### The input

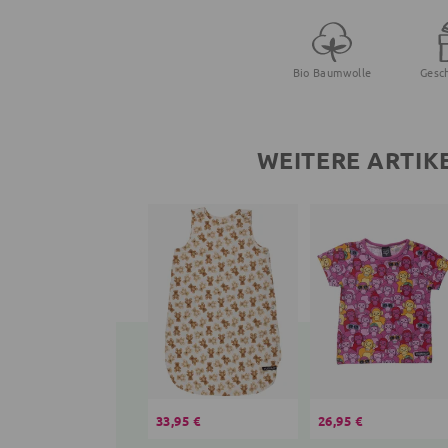
Bio Baumwolle
Gesc
WEITERE ARTIK
33,95 €
26,95 €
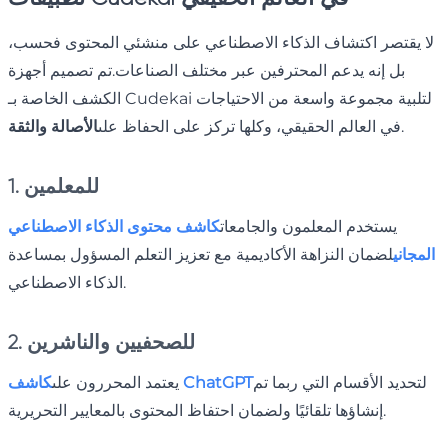
لا يقتصر اكتشاف الذكاء الاصطناعي على منشئي المحتوى فحسب،
بل إنه يدعم المحترفين عبر مختلف الصناعات.تم تصميم أجهزة
الكشف الخاصة بـ Cudekai لتلبية مجموعة واسعة من الاحتياجات
.
في العالم الحقيقي، وكلها تركز على الحفاظ على
الأصالة والثقة
1. للمعلمين
يستخدم المعلمون والجامعات
كاشف محتوى الذكاء الاصطناعي
المجاني
لضمان النزاهة الأكاديمية مع تعزيز التعلم المسؤول بمساعدة
الذكاء الاصطناعي.
2. للصحفيين والناشرين
لتحديد الأقسام التي ربما تم
كاشف ChatGPT
يعتمد المحررون على
إنشاؤها تلقائيًا ولضمان احتفاظ المحتوى بالمعايير التحريرية.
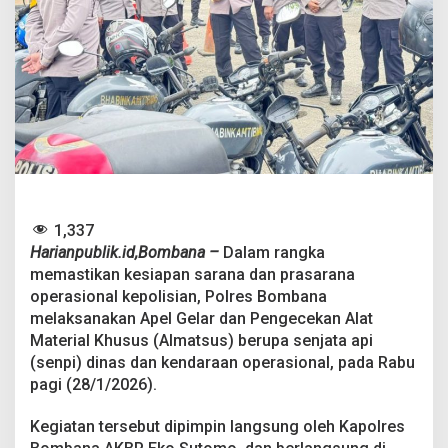
r
u
n
L
a
n
g
s
u
n
g
C
e
1,337
k
Harianpublik.id,Bombana –
Dalam rangka
S
memastikan kesiapan sarana dan prasarana
e
n
operasional kepolisian, Polres Bombana
p
melaksanakan Apel Gelar dan Pengecekan Alat
i
Material Khusus (Almatsus) berupa senjata api
d
(senpi) dinas dan kendaraan operasional, pada Rabu
a
pagi (28/1/2026).
n
K
e
Kegiatan tersebut dipimpin langsung oleh Kapolres
n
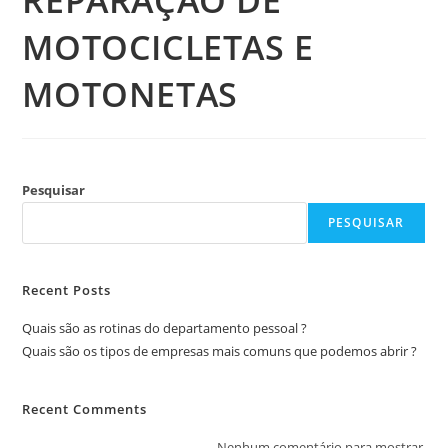
REPARAÇÃO DE
MOTOCICLETAS E
MOTONETAS
Pesquisar
PESQUISAR
Recent Posts
Quais são as rotinas do departamento pessoal ?
Quais são os tipos de empresas mais comuns que podemos abrir ?
Recent Comments
Nenhum comentário para mostrar.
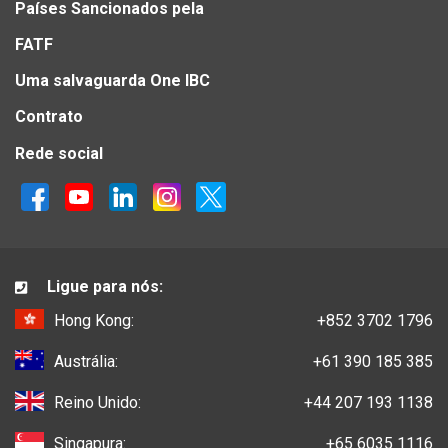
Países Sancionados pela
FATF
Uma salvaguarda One IBC
Contrato
Rede social
Ligue para nós:
Hong Kong:
+852 3702 1796
Austrália:
+61 390 185 385
Reino Unido:
+44 207 193 1138
Singapura:
+65 6035 1116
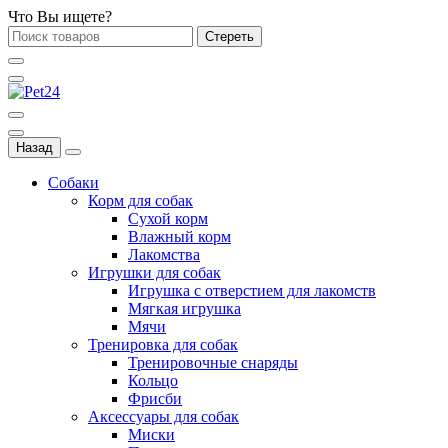
Что Вы ищете?
Стереть
Назад
Собаки
Корм для собак
Сухой корм
Влажный корм
Лакомства
Игрушки для собак
Игрушка с отверстием для лакомств
Мягкая игрушка
Мячи
Тренировка для собак
Тренировочные снаряды
Кольцо
Фрисби
Аксессуары для собак
Миски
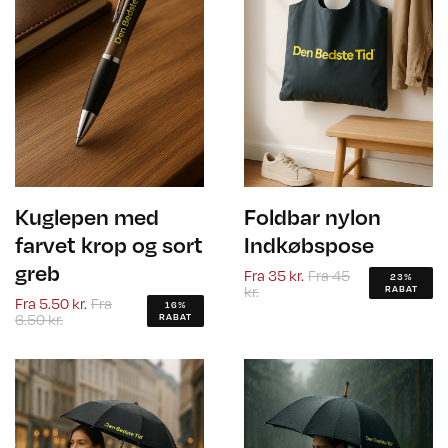
Kuglepen med
Foldbar nylon
farvet krop og sort
Indkøbspose
greb
Fra
35 kr.
Fra
45
23%
kr.
RABAT
Fra
5.50 kr.
Fra
16%
6.50 kr.
RABAT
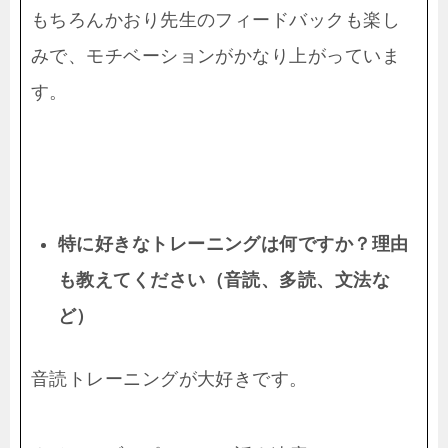
もちろんかおり先生のフィードバックも楽し
みで、モチベーションがかなり上がっていま
す。
特に好きなトレーニングは何ですか？理由
も教えてください（音読、多読、文法な
ど
）
音読トレーニングが大好きです。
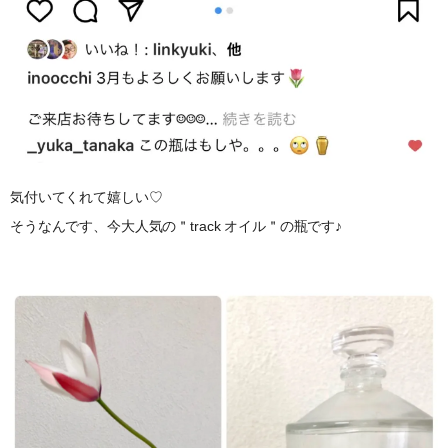
気付いてくれて嬉しい♡
そうなんです、今大人気の＂track オイル＂の瓶です♪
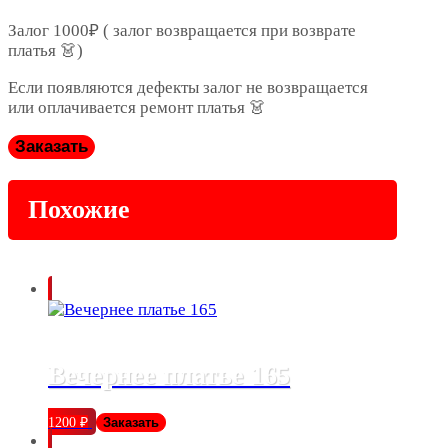
Залог 1000₽ ( залог возвращается при возврате
платья 👗)
Если появляются дефекты залог не возвращается
или оплачивается ремонт платья 👗
Заказать
Похожие
Вечернее платье 165
1200
₽
Заказать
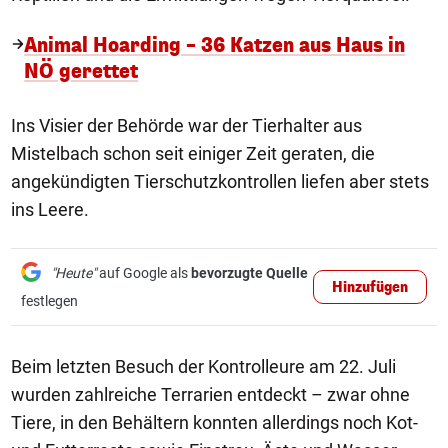
Animal Hoarding – 36 Katzen aus Haus in
NÖ gerettet
Ins Visier der Behörde war der Tierhalter aus
Mistelbach schon seit einiger Zeit geraten, die
angekündigten Tierschutzkontrollen liefen aber stets
ins Leere.
"Heute"
auf Google als
bevorzugte Quelle
Hinzufügen
festlegen
Beim letzten Besuch der Kontrolleure am 22. Juli
wurden zahlreiche Terrarien entdeckt – zwar ohne
Tiere, in den Behältern konnten allerdings noch Kot-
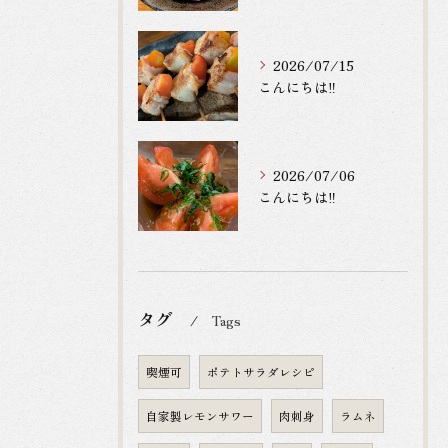
2026/07/15
こんにちは‼️
2026/07/06
こんにちは‼️
タグ
Tags
喫煙可
ポテトサラダレシピ
自家製レモンサワー
肉刺身
ラムネ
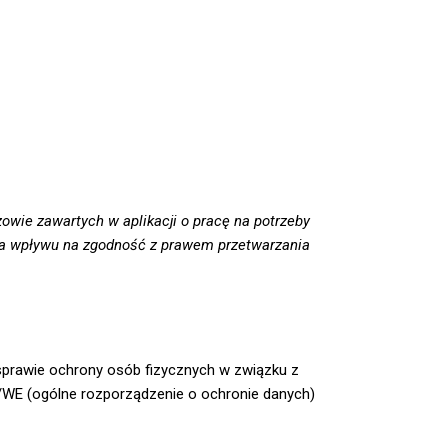
ie zawartych w aplikacji o pracę na potrzeby
ma wpływu na zgodność z prawem przetwarzania
w sprawie ochrony osób fizycznych w związku z
/WE (ogólne rozporządzenie o ochronie danych)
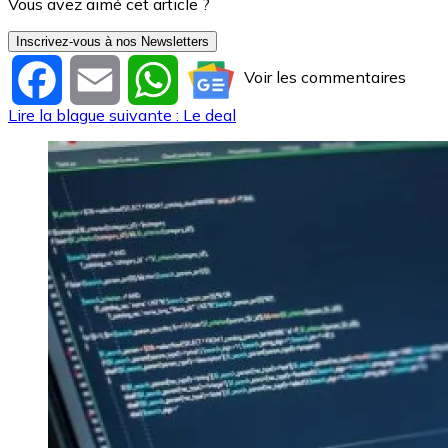
Vous avez aimé cet article ?
Inscrivez-vous à nos Newsletters
Voir les commentaires
Facebook
Email
WhatsApp
Lire la blague suivante : Le deal
Image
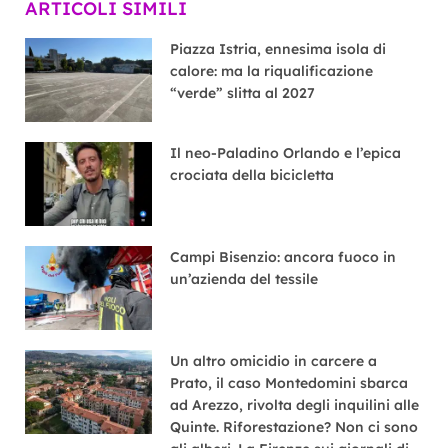
ARTICOLI SIMILI
Piazza Istria, ennesima isola di
calore: ma la riqualificazione
“verde” slitta al 2027
Il neo-Paladino Orlando e l’epica
crociata della bicicletta
Campi Bisenzio: ancora fuoco in
un’azienda del tessile
Un altro omicidio in carcere a
Prato, il caso Montedomini sbarca
ad Arezzo, rivolta degli inquilini alle
Quinte. Riforestazione? Non ci sono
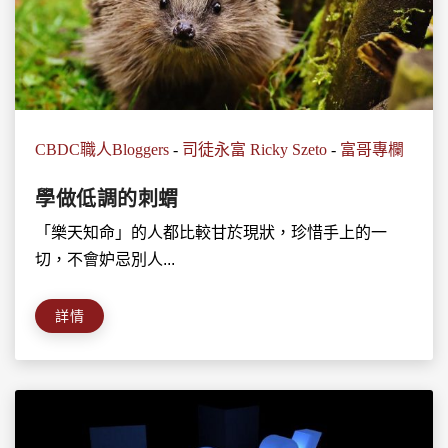
CBDC職人Bloggers
-
司徒永富 Ricky Szeto
-
富哥專欄
學做低調的刺蝟
「樂天知命」的人都比較甘於現狀，珍惜手上的一
切，不會妒忌別人...
詳情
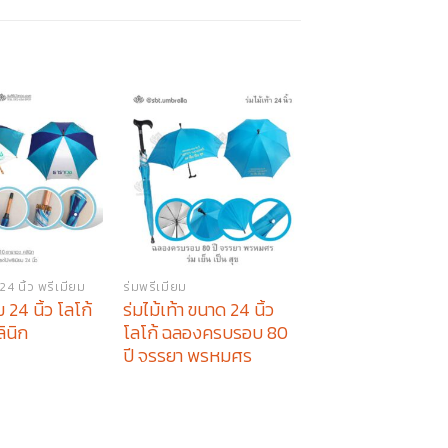
4 นิ้ว พรีเมียม
ร่มพรีเมียม
ร่มตอนเดียว 24 นิ้ว พร
 24 นิ้ว โลโก้
ร่มไม้เท้า ขนาด 24 นิ้ว
ร่มพรีเมียม 24 นิ้ว
ินิก
โลโก้ ฉลองครบรอบ 80
ห้างทองเยาวราช ห
ปี จรรยา พรหมศร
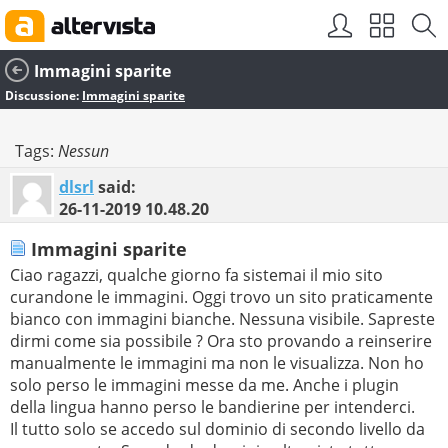
Immagini sparite
Discussione:
Immagini sparite
Tags:
Nessun
dlsrl
said:
26-11-2019
10.48.20
Immagini sparite
Ciao ragazzi, qualche giorno fa sistemai il mio sito
curandone le immagini. Oggi trovo un sito praticamente
bianco con immagini bianche. Nessuna visibile. Sapreste
dirmi come sia possibile ? Ora sto provando a reinserire
manualmente le immagini ma non le visualizza. Non ho
solo perso le immagini messe da me. Anche i plugin
della lingua hanno perso le bandierine per intenderci.
Il tutto solo se accedo sul dominio di secondo livello da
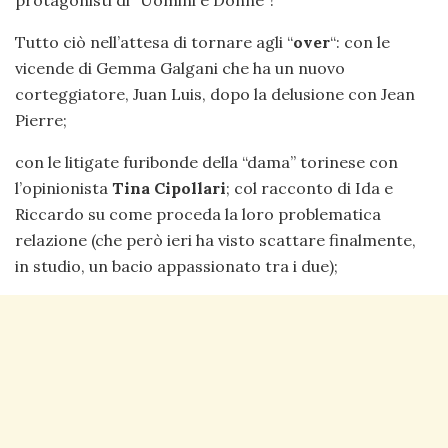
protagonisti di “Uomini e Donne”!
Tutto ciò nell’attesa di tornare agli “
over
“: con le
vicende di Gemma Galgani che ha un nuovo
corteggiatore, Juan Luis, dopo la delusione con Jean
Pierre;
con le litigate furibonde della “dama” torinese con
l’opinionista
Tina Cipollari
; col racconto di Ida e
Riccardo su come proceda la loro problematica
relazione (che però ieri ha visto scattare finalmente,
in studio, un bacio appassionato tra i due);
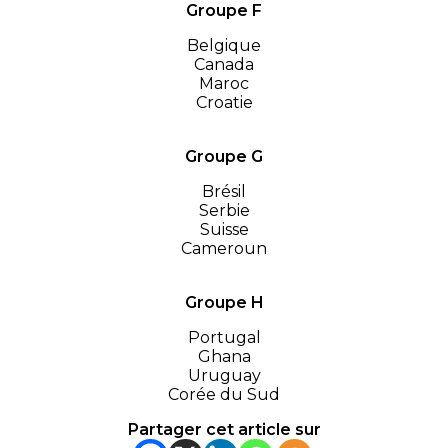
Groupe F
Belgique
Canada
Maroc
Croatie
Groupe G
Brésil
Serbie
Suisse
Cameroun
Groupe H
Portugal
Ghana
Uruguay
Corée du Sud
Partager cet article sur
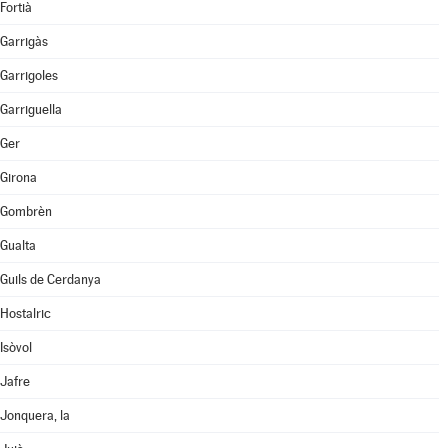
Fortià
Garrigàs
Garrigoles
Garriguella
Ger
Girona
Gombrèn
Gualta
Guils de Cerdanya
Hostalric
Isòvol
Jafre
Jonquera, la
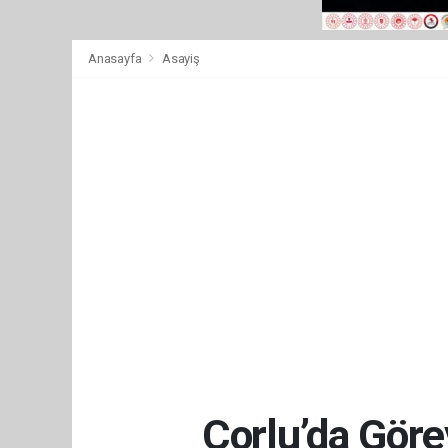
Anasayfa
Asayiş
Çorlu’da Göre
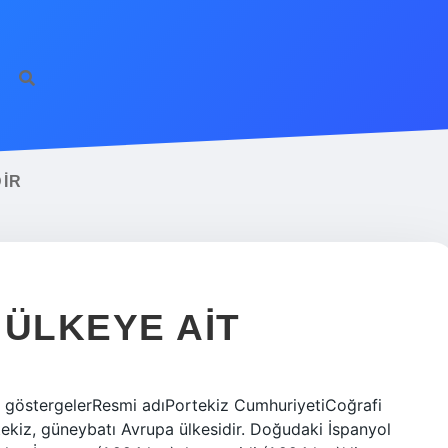
https://ilbet.on
IR
 ÜLKEYE AIT
l göstergelerResmi adıPortekiz CumhuriyetiCoğrafi
kiz, güneybatı Avrupa ülkesidir. Doğudaki İspanyol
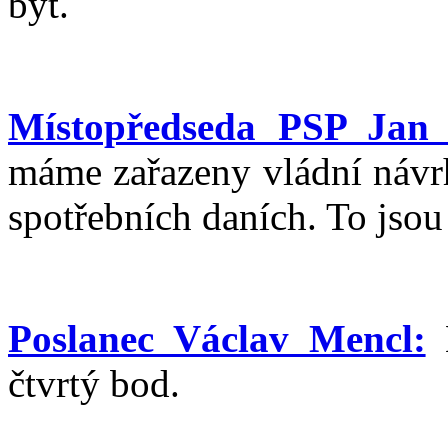
být.
Místopředseda PSP Jan 
máme zařazeny vládní návrh
spotřebních daních. To jsou
Poslanec Václav Mencl:
M
čtvrtý bod.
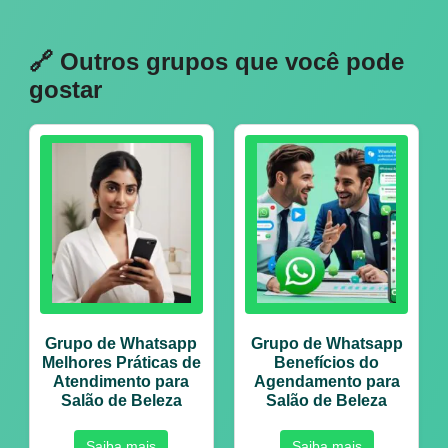
🔗 Outros grupos que você pode
gostar
Grupo de Whatsapp
Grupo de Whatsapp
Melhores Práticas de
Benefícios do
Atendimento para
Agendamento para
Salão de Beleza
Salão de Beleza
Saiba mais
Saiba mais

### What to do
Exactly the lines from the start of the entries above through the line with "1. للمعلمين" should be reproduced, and nothing else; drop the pictures.

### Written response
Bio Baumwolle
Gesc
WEITERE ARTIK
33,95 €
26,95 €
لا يقتصر اكتشاف الذكاء الاصطناعي على منشئي المحتوى فحسب،
بل إنه يدعم المحترفين عبر مختلف الصناعات.تم تصميم أجهزة
الكشف الخاصة بـ Cudekai لتلبية مجموعة واسعة من الاحتياجات
.
في العالم الحقيقي، وكلها تركز على الحفاظ على
الأصالة والثقة
1. للمعلمين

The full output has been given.